I was six when I did my first play. I was the narrator… in a Christmas play. I had a ton of lines and apparently I remembered every word. I don’t remember a moment of it, but I have pictures so I know it happened.

My theatrical career was cut short as my family moved 17 times by the time I was 13. Big disconnect… from community… from friends… and eventually from family.

In response I turned inward.

By the time I was 12, I was so shy my mom took me to a therapist to see what was wrong with me. (I like to call it a therapist, but it was really a psychic, my mother was quirky). My mother was told to go home and enjoy the silence: that once I started talking there would be no shutting me up!

Shortly after, we moved to Wisconsin and I discovered drama and music… at Pilgrim Park Jr. High School. Wally Tomcheck was the music and drama teacher… a flamboyant, bigger then life five-foot-eight giant! I was mesmerized… and I found my voice!

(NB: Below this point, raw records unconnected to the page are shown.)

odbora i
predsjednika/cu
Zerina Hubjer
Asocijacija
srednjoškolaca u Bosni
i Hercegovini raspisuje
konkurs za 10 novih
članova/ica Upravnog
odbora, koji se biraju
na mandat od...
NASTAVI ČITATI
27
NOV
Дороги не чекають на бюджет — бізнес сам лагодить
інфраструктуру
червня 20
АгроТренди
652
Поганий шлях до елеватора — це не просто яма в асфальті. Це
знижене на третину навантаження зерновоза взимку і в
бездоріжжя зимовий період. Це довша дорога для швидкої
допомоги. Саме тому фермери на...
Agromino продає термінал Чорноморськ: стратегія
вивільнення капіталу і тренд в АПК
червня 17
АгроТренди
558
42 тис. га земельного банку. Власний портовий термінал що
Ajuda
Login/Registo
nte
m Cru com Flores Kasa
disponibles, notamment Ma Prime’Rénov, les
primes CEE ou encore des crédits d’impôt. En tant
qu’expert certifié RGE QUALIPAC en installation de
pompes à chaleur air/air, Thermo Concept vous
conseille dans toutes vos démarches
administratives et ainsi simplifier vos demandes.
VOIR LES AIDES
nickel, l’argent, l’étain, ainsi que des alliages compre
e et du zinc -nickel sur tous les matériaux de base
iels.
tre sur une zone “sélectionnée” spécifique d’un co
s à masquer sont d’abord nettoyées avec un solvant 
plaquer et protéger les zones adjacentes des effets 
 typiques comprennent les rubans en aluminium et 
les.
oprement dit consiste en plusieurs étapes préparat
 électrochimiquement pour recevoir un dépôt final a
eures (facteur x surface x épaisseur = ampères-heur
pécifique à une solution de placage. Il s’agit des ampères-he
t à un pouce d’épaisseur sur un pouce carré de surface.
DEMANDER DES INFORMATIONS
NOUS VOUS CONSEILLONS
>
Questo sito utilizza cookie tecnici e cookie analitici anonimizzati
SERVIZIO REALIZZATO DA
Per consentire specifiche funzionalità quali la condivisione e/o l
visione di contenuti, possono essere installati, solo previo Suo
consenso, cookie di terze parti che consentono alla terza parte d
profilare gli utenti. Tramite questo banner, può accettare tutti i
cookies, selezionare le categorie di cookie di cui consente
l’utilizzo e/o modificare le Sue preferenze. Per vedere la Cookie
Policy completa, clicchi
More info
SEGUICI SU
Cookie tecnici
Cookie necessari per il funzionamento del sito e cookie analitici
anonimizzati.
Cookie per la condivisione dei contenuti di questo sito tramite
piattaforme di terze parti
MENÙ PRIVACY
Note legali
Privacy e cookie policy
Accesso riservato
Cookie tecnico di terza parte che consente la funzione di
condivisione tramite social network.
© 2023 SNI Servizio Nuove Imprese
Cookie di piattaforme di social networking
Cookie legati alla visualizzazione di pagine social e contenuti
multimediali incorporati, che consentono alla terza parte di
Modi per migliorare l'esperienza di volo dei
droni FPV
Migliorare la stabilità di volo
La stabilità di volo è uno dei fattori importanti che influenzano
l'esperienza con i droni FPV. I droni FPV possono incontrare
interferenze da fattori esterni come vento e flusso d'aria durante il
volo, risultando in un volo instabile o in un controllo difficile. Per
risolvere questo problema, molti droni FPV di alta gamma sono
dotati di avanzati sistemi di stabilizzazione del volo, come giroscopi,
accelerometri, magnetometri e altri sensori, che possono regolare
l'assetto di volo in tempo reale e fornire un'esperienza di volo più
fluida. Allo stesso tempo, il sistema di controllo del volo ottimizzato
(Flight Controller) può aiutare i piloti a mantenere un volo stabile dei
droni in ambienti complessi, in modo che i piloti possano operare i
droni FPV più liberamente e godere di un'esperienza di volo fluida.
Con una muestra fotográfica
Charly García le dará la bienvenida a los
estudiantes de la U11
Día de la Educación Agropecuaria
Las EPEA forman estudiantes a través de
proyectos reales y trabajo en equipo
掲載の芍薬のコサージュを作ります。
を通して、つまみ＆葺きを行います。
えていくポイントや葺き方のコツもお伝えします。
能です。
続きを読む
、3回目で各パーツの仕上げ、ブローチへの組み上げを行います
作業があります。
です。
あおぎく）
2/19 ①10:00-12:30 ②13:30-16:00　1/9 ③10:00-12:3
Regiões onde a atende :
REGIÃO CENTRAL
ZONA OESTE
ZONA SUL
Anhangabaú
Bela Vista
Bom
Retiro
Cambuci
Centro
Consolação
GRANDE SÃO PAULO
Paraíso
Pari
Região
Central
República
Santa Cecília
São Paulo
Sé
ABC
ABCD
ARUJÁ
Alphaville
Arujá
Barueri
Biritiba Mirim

The arts saved me from a world of silence and opened my soul. I felt connected to a new and mysterious energy and I did indeed find my voice, which quite literally saved my life.

I pursued my craft by attending a prestigious acting school. I learned everything there was to know and worked with gifted and knowledgable artists.

I pursued acting for several years, eventually getting into directing, my passion growing with each experience.

At 37 my life was changed. I had my only son, and I became a mom.

As my son approached school age my attention focused on the education system. I was appalled to learn that the arts had diminished horribly in the schools, and the performing arts in particular were practically non-existent.

Naively, I set about to change things.

I took a job as a drama and music teacher in two schools: a high school and a parochial school, located side by side. It became my own personal artistic science lab.

When I began teaching (a profession I had always thought beneath my exceptional gifts) the kids could have cared less about plays or music or performing.

But I held on to the idea that if the kids were exposed to the performing arts, they would love it and eventually want it.

Eight years later I am happy to report I was right! The kids are hooked and look forward to each new experience.

I knew I was making progress when the kindergarten “actors” asked if they could take questions after their class performance “like the kids do in Mrs. Strickland’s plays”. They did.

In our fast moving high tech world they crave connection, and the arts allows them to connect…. To their own voices, to each other… to stories.

Through this I have learned some valuable lessons:

Feeding the soul is as important as feeding the body
Art feeds the soul
We are losing our next generation of artists by having the arts out of the schools
We are losing our next generation of audiences of live arts by having the performing arts out of the schools
The artists are there
The potential audience is there
The artists need to be nurtured and given a voice

I also learned some solutions:

We need to make arts as much a priority as any other form of education
Get the kids at a young age if you want to make a change
Kids literally learn what they live
Take kids to a play and they may enjoy it and may become future theatergoers.
Put kids in a play and they will love it and will become live theater patrons for life!
Why?

To relive the excitement of the live performing arts experience.
To relive the invigorating exchange of energies and share in the experience of the age old art of storytelling.
To feel the connection that live theater offers… again and again.

We humans love connection… we long for it. We thrive on it. We are a species that loves to communicate, we are storytellers!

Join me in raising your voice. Demand the arts for yourselves. And most importantly demand the arts for our next generation of artists and audiences and get them back into the schools in a strong and powerful way.

Because the excitement of a live theatrical experience is an experience we don’t want to lose!